Forests tell a similar tale. Forests are cut to
clear land for farms and settlements and also for fuel, lumber, and pulp. In
the rich countries, nevertheless, forests have re-grown in recent decades. Since
1950 the volume of wood on American timberland has grown 30%, while European
forests have similarly increased in volume. In the US, the intensity of use of
wood defined as the wood product consumed per dollar of GDP has declined about
2.5% annually since 1900. Today an average American consumes about half the
timber for all uses as a counterpart in 1900.
In the US, likely continuing fall in intensity
of use of forest products should more than counter the effects of growing
population and affluence, leading to an average annual decline in the
amount of timber harvested for products. A conservative annual improvement in
forest growth would compound the benefits of falling demand. Unmanaged forests
now yield yearly an average of 1-2 cubic meters of commercially valuable species
per hectare. Potential in secondary temperate forests ranges between 5 and 10
cubic meters. Many commercial plantation forests now reliably produce more than
20 cubic meters year, and experimental plots have yielded over 60 cubic meters.
Compounded, the rising tree growth and falling wood demand should shrink the
extent of US logging by half in 50 years.
By the middle of the 21st century,
rising productivity of well-managed forests should comfortably allow 20% or less
of today’s forest area of about 3 billion hectares to supply world
commercial wood demand. In fact, 5% of world forests could suffice. Our vision
of Earth’s surface in the year 2050 should be more forest cover, say 200
million hectares more than today, and most of the world’s forests reserved
for Nature.
Knowledge, not more cropland or more timberland,
is what now grows productivity, and science and engineering are the most
powerful forms of knowledge. They demonstrate their effectiveness every moment.

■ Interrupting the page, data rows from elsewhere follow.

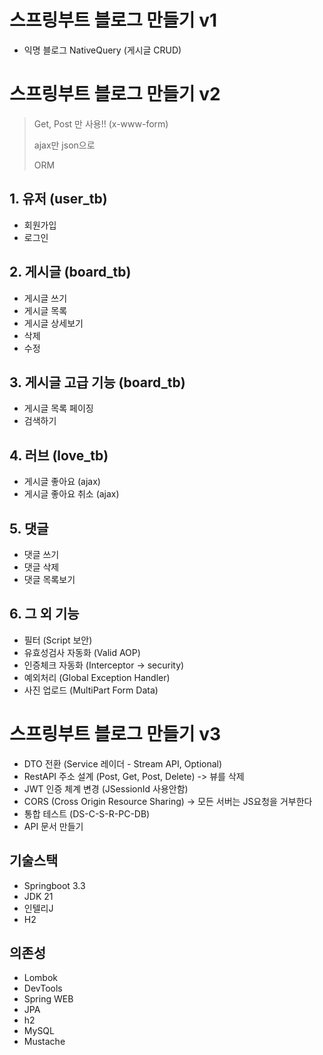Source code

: # 스프링부트 블로그 만들기 v1

- 익명 블로그 NativeQuery (게시글 CRUD)

# 스프링부트 블로그 만들기 v2

> Get, Post 만 사용!! (x-www-form)
>
> ajax만 json으로
>
> ORM

## 1. 유저 (user_tb)

- 회원가입
- 로그인

## 2. 게시글 (board_tb)

- 게시글 쓰기
- 게시글 목록
- 게시글 상세보기
- 삭제
- 수정

## 3. 게시글 고급 기능 (board_tb)

- 게시글 목록 페이징
- 검색하기

## 4. 러브 (love_tb)

- 게시글 좋아요 (ajax)
- 게시글 좋아요 취소 (ajax)

## 5. 댓글

- 댓글 쓰기
- 댓글 삭제
- 댓글 목록보기

## 6. 그 외 기능

- 필터 (Script 보안)
- 유효성검사 자동화 (Valid AOP)
- 인증체크 자동화 (Interceptor -> security)
- 예외처리 (Global Exception Handler)
- 사진 업로드 (MultiPart Form Data)

# 스프링부트 블로그 만들기 v3

- DTO 전환 (Service 레이더 - Stream API, Optional)
- RestAPI 주소 설계 (Post, Get, Post, Delete) -> 뷰를 삭제
- JWT 인증 체계 변경 (JSessionId 사용안함)
- CORS (Cross Origin Resource Sharing) -> 모든 서버는 JS요청을 거부한다
- 통합 테스트 (DS-C-S-R-PC-DB)
- API 문서 만들기

## 기술스택

- Springboot 3.3
- JDK 21
- 인텔리J
- H2

## 의존성

- Lombok
- DevTools
- Spring WEB
- JPA
- h2
- MySQL
- Mustache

Wisely used, science and technology can liberate the environment, can spare the
Earth. Food and fiber decoupled from acreage as well as carbon–free
hydrogen energy and closed–loop industrial ecosystems can assuage fears
about vanishing species, changing climate, and poisoning metals. And about
finite resources. The greatest threat to future well–being is the
rejection of science. Having come this far, the 6 billion cannot take the road
back. Without science, the elastic band will snap back.

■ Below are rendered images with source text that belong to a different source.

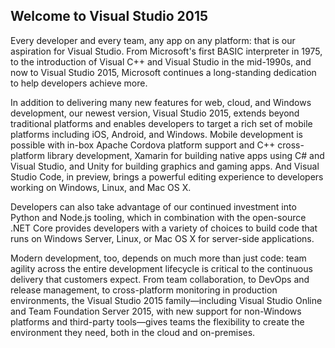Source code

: <properties
    pageTitle="home"
    description="Welcome to Visual Studio 2015"
    slug="home"    
    keywords="visual studio, team foundation server, visual studio online, vs2015, vs, visualstudio, tfs, vso"
/>

## Welcome to Visual Studio 2015

Every developer and every team, any app on any platform: that is our aspiration for Visual Studio. From Microsoft's first BASIC interpreter in 1975, to the introduction of Visual C++ and Visual Studio in the mid-1990s, and now to Visual Studio 2015, Microsoft continues a long-standing dedication to help developers achieve more.

In addition to delivering many new features for web, cloud, and Windows development, our newest version, Visual Studio 2015, extends beyond traditional platforms and enables developers to target a rich set of mobile platforms including iOS, Android, and Windows. Mobile development is possible with in-box Apache Cordova platform support and C++ cross-platform library development, Xamarin for building native apps using C# and Visual Studio, and Unity for building graphics and gaming apps. And Visual Studio Code, in preview, brings a powerful editing experience to developers working on Windows, Linux, and Mac OS X.

Developers can also take advantage of our continued investment into Python and Node.js tooling, which in combination with the open-source .NET Core provides developers with a variety of choices to build code that runs on Windows Server, Linux, or Mac OS X for server-side applications.

Modern development, too, depends on much more than just code: team agility across the entire development lifecycle is critical to the continuous delivery that customers expect. From team collaboration, to DevOps and release management, to cross-platform monitoring in production environments, the Visual Studio 2015 family—including Visual Studio Online and Team Foundation Server 2015, with new support for non-Windows platforms and third-party tools—gives teams the flexibility to create the environment they need, both in the cloud and on-premises.
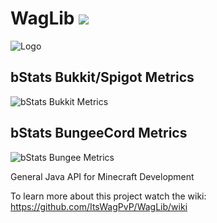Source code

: # WagLib [![](https://jitpack.io/v/ItsWagPvP/WagLib.svg)](https://jitpack.io/#ItsWagPvP/WagLib)

![Logo](https://user-images.githubusercontent.com/71121134/197420426-3b53da69-b8f9-4b2b-bf06-aa75becaf7a8.gif)

## bStats Bukkit/Spigot Metrics
![bStats Bukkit Metrics](https://bstats.org/signatures/bukkit/WagLib.svg "bStats Bukkit Metrics")

## bStats BungeeCord Metrics
![bStats Bungee Metrics](https://bstats.org/signatures/bungeecord/WagLibBungee.svg "bStats Bungee Metrics")

General Java API for Minecraft Development

To learn more about this project watch the wiki: https://github.com/ItsWagPvP/WagLib/wiki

Exploring, inventive humanity exemplifies the
lifting of carrying capacity. Through the invention and diffusion of
technology, humans alter and expand their niche, redefine resources, and violate
population forecasts. In the 1920's, the leading demographer, Raymond Pearl,
estimated the globe could support two billion people, while today about six
billion dwell here. Today, many Earth observers seem stuck in their mental
petri dishes. The resources around us are elastic.